I ask him how his girlfriend and he negotiate differences around their COVID boundaries.

“My girlfriend would be more loose about what she does, but she knows how careful I am, and she thinks I’m generally right about this stuff, so she follows my lead. She’s a hugger, so it’s hard for her.”

I feel her pain, I think to myself, and in that moment I feel Steph’s hand rest on my back. She knows it’s been hard for me, too.

We finish his email and I close my laptop. I feel a little embarrassed, like I’ve been following a set of rules intended to separate the thinkers from the sheep. But mostly, I feel like the weight of a truck was just lifted off my shoulders.

“What do you think?” I ask Steph as she refills our wine.

“I think you should tell him we think he’s living recklessly,” she says, and we laugh in a way we haven’t in months.
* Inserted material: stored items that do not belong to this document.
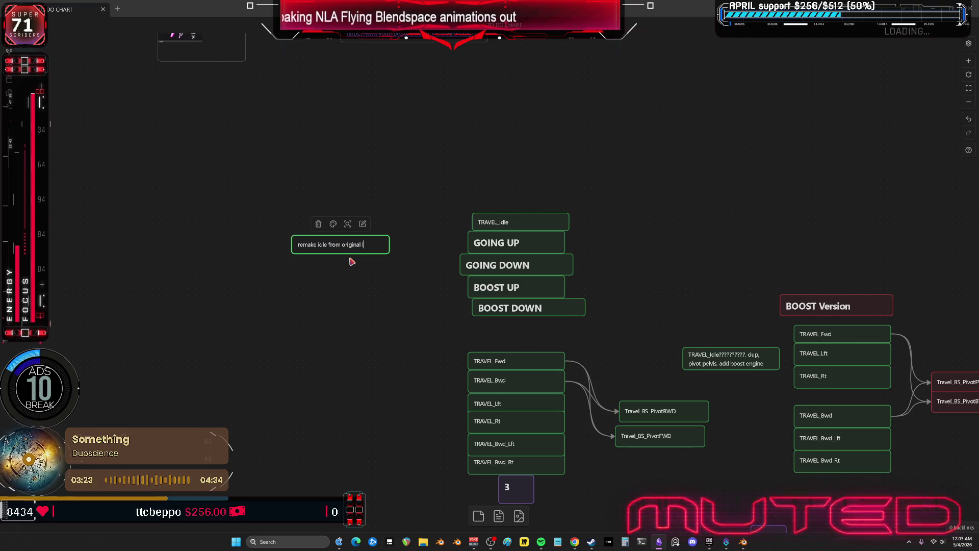
{"action": "type", "text": "80 frame loop."}
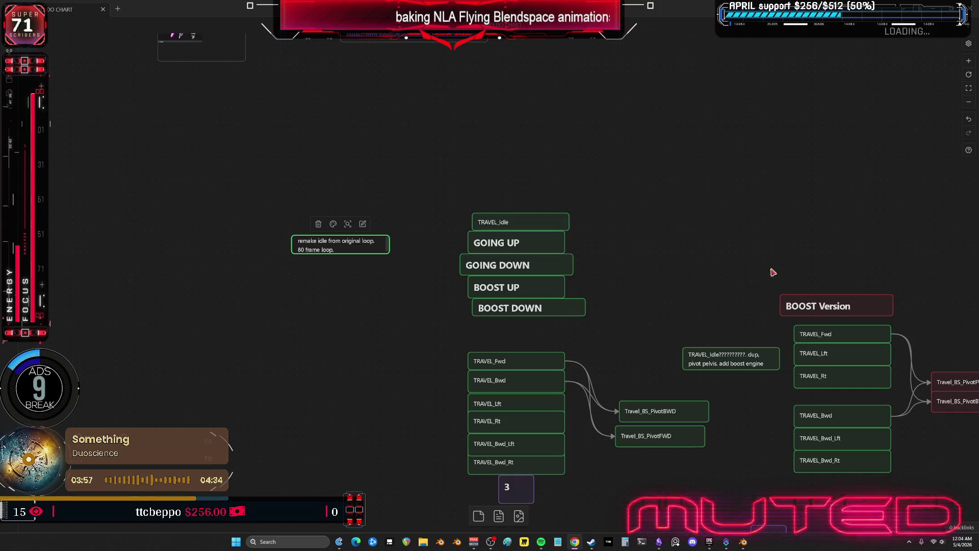
{"action": "left_click", "coordinate": [428, 287]}
- Move the note and the five TRAVEL_Idle group nodes to the left
{"action": "scroll", "coordinate": [422, 286], "scroll_direction": "down", "scroll_amount": 1}
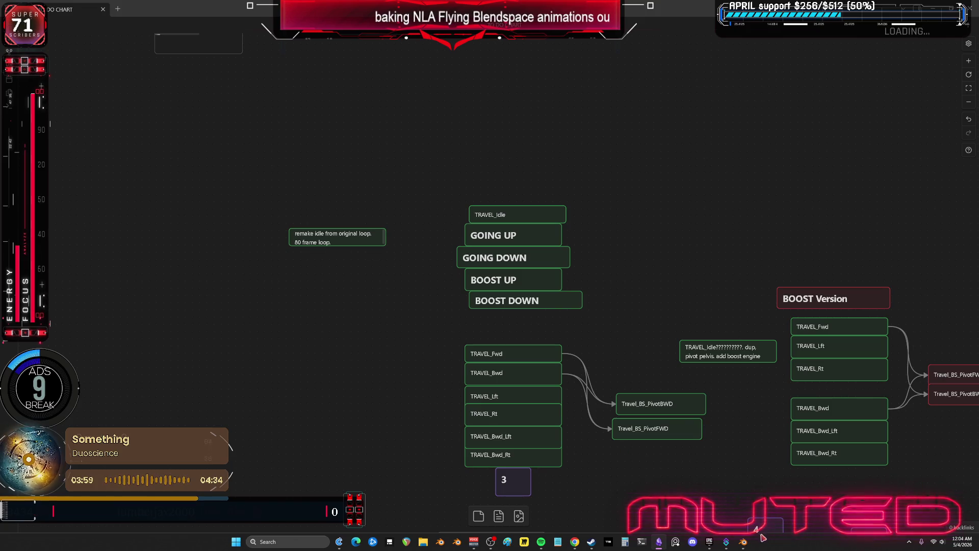
{"action": "left_click_drag", "start_coordinate": [332, 236], "coordinate": [284, 181]}
{"action": "left_click_drag", "start_coordinate": [566, 171], "coordinate": [542, 302]}
{"action": "left_click_drag", "start_coordinate": [533, 214], "coordinate": [307, 211]}
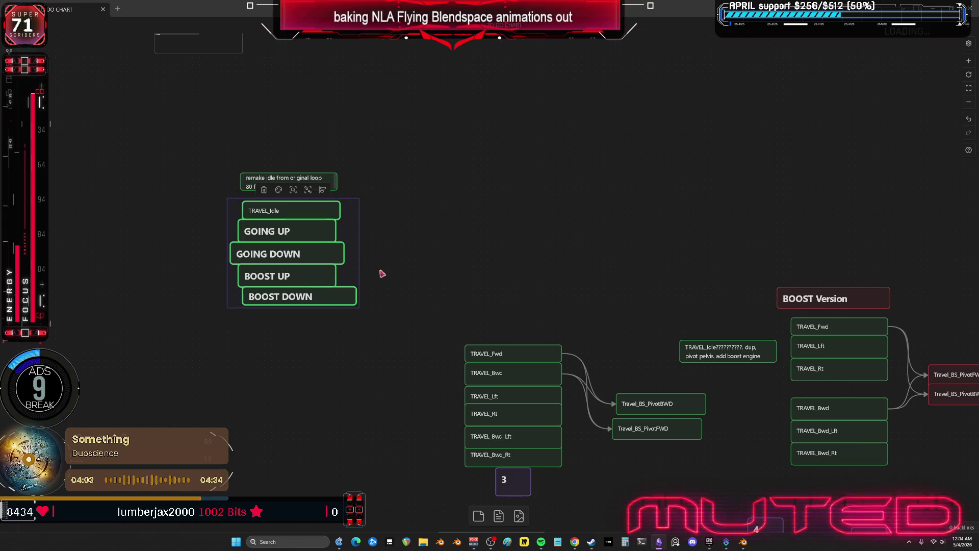
- Bring up the Epic Games Launcher and select the aaaaaaaaaa project
{"action": "left_click", "coordinate": [743, 546]}
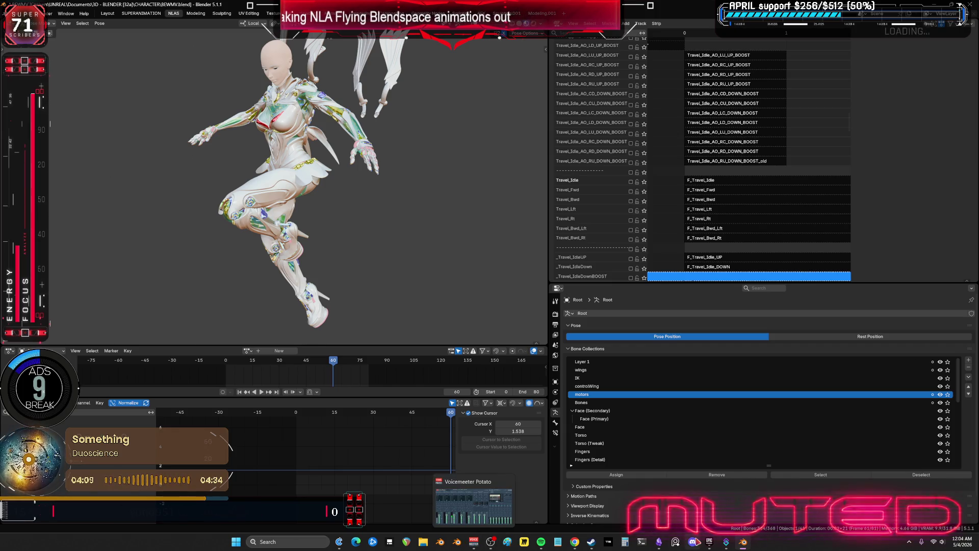
{"action": "mouse_move", "coordinate": [736, 547]}
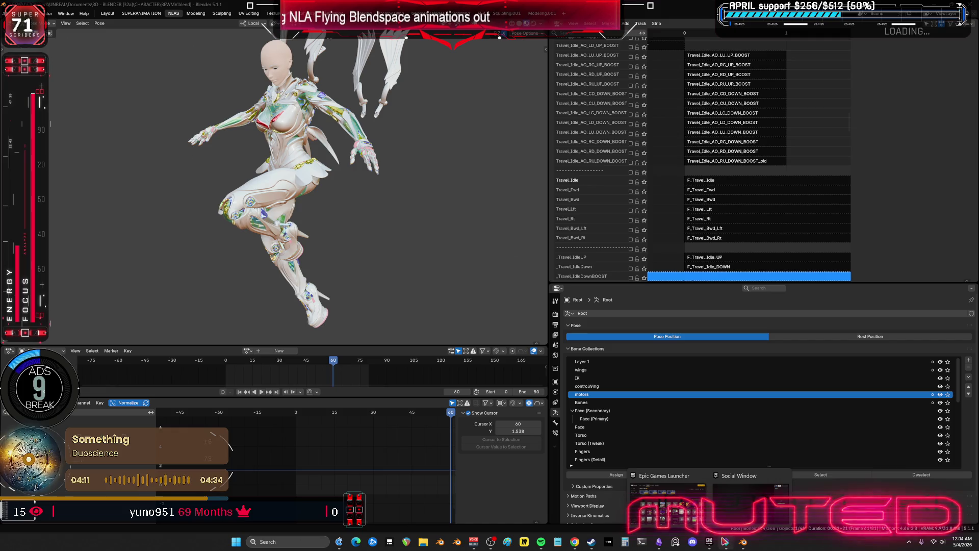
{"action": "left_click", "coordinate": [666, 505]}
{"action": "left_click", "coordinate": [702, 128]}
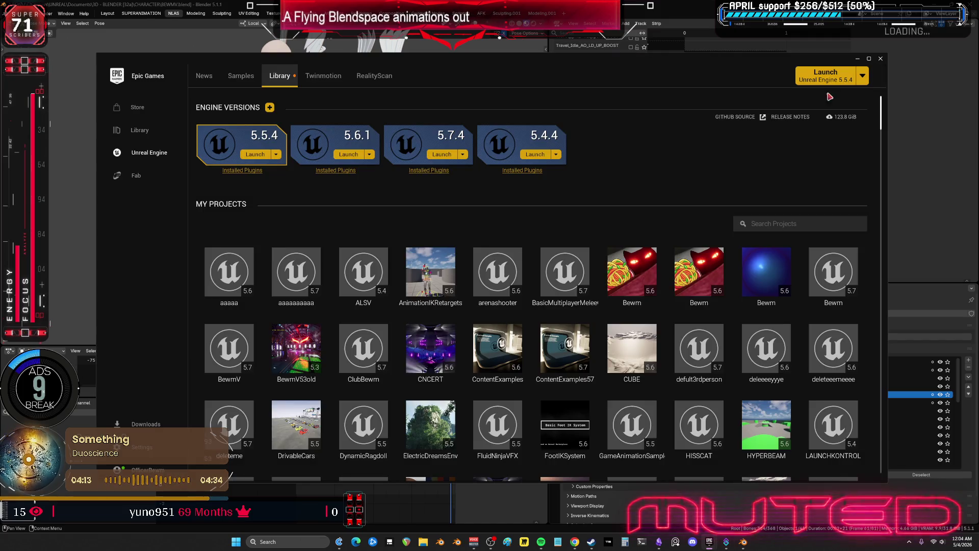
- Launch the aaaaaaaaaa project from My Projects in Unreal Engine 5.5.4
{"action": "double_click", "coordinate": [287, 263]}
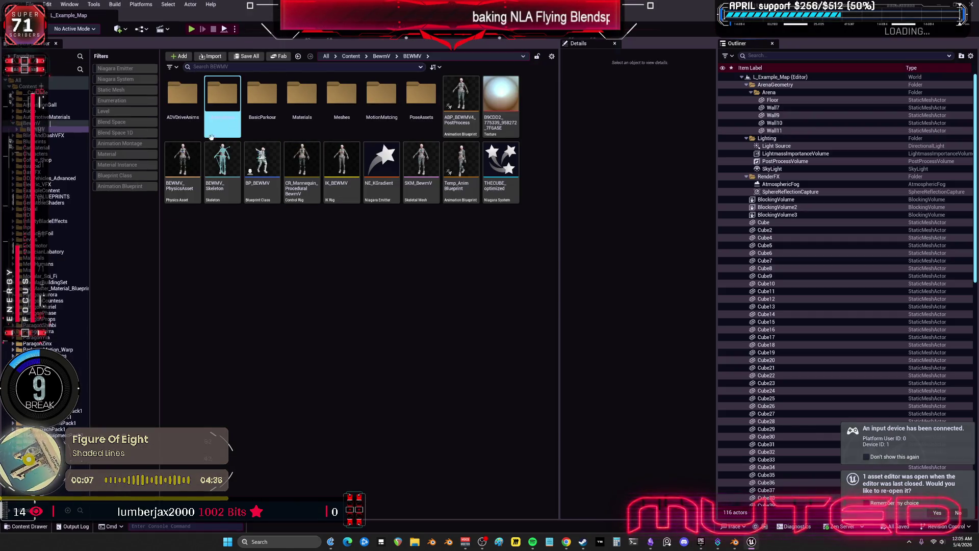
- Filter the BewmV content by 'idle' and open the BS_Travel_Idle blend space
{"action": "left_click", "coordinate": [214, 66]}
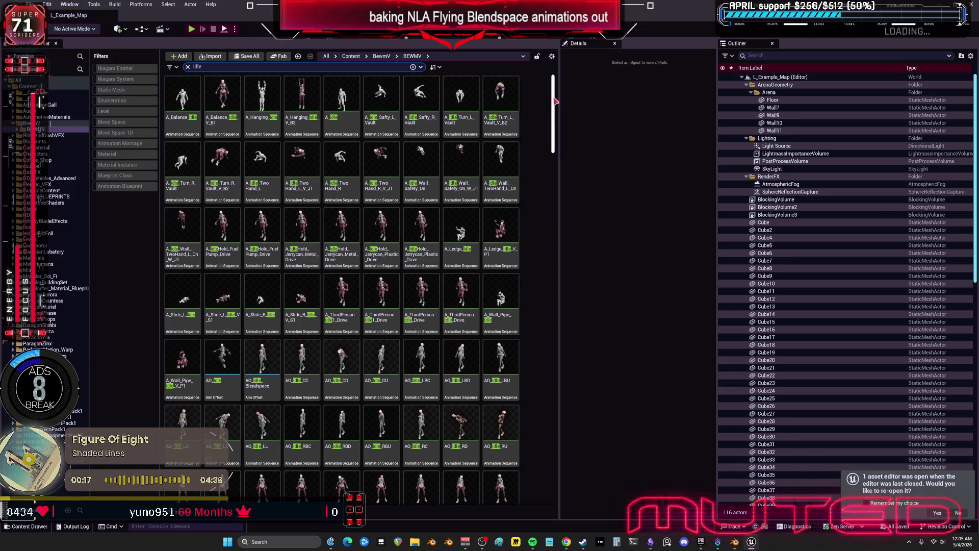
{"action": "scroll", "coordinate": [556, 102], "scroll_direction": "down", "scroll_amount": 1}
{"action": "left_click_drag", "start_coordinate": [555, 102], "coordinate": [563, 178]}
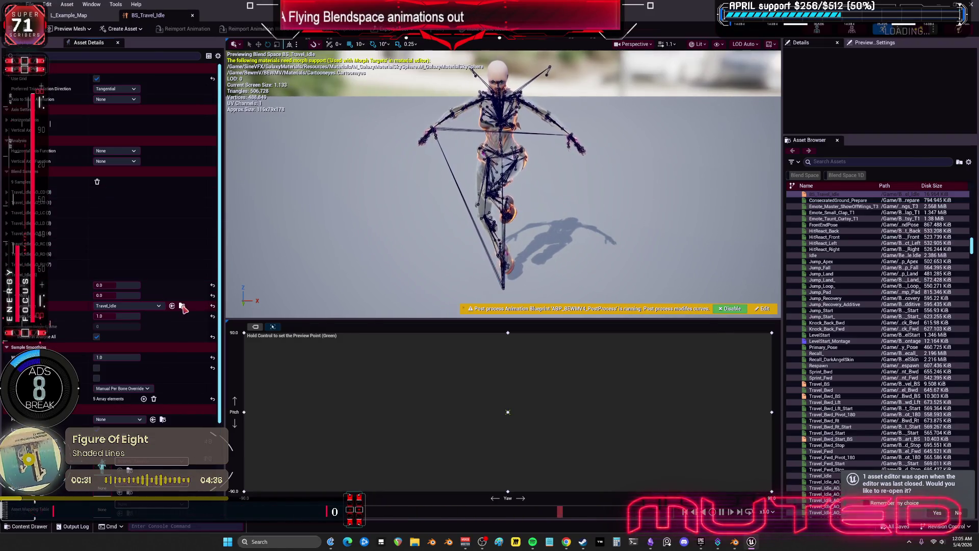
- Open the blend space's Travel_Idle animation, scrub its frames, and locate it in the Content Browser
{"action": "left_click", "coordinate": [172, 305]}
{"action": "double_click", "coordinate": [377, 272]}
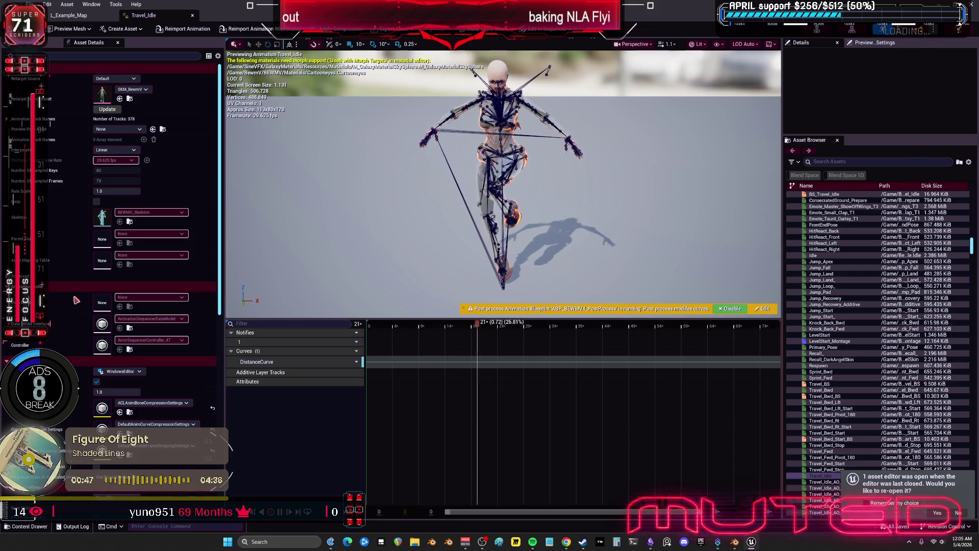
{"action": "left_click_drag", "start_coordinate": [474, 160], "coordinate": [528, 158]}
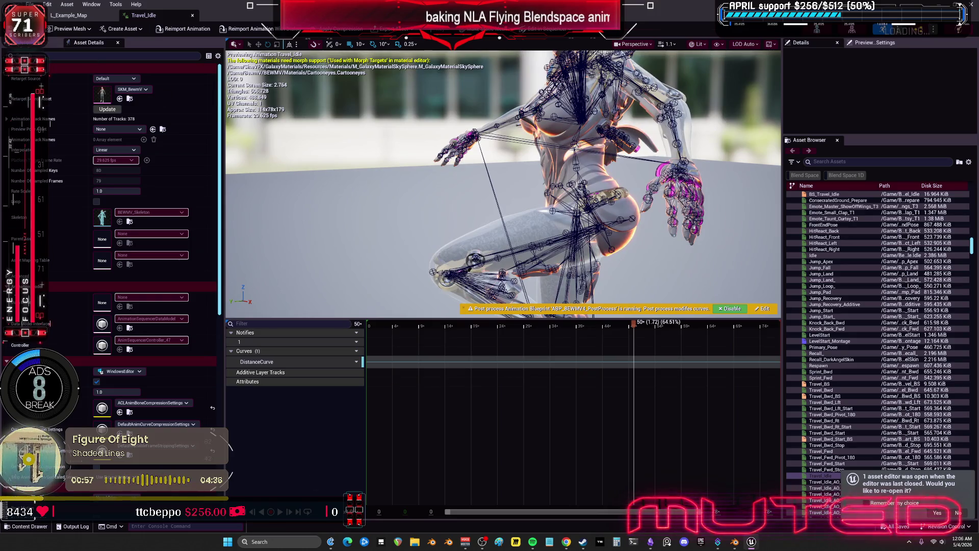
{"action": "key", "text": "ctrl+b"}
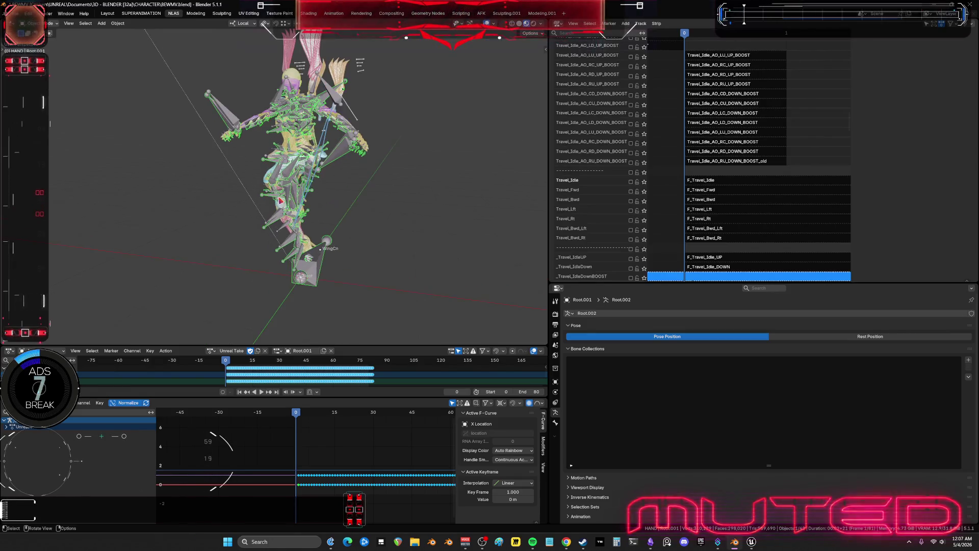
- Turn the view toward the imported rig and begin renaming its action to Travel_Idle_80
{"action": "middle_click_drag", "start_coordinate": [280, 201], "coordinate": [312, 344]}
{"action": "double_click", "coordinate": [237, 350]}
When we come up for air I can see that Steph is mirroring the lightness I feel. And as we begin the conversation about how we want to live during COVID, McNeil’s words echo in my head:

“If you are living in terror of the virus, I think you’re being too cautious. That could change In the fall, though.”

I am struck by his choice of words. He speaks of terror, which is a frequency we’ve been vibrating in for months.

I feel no judgment coming from him. And because of that, I land in a place of compassion. Both for myself and for Steph.

These are hard times to navigate. We can relax a little. Follow the data. The numbers. And make slow, minor changes accordingly.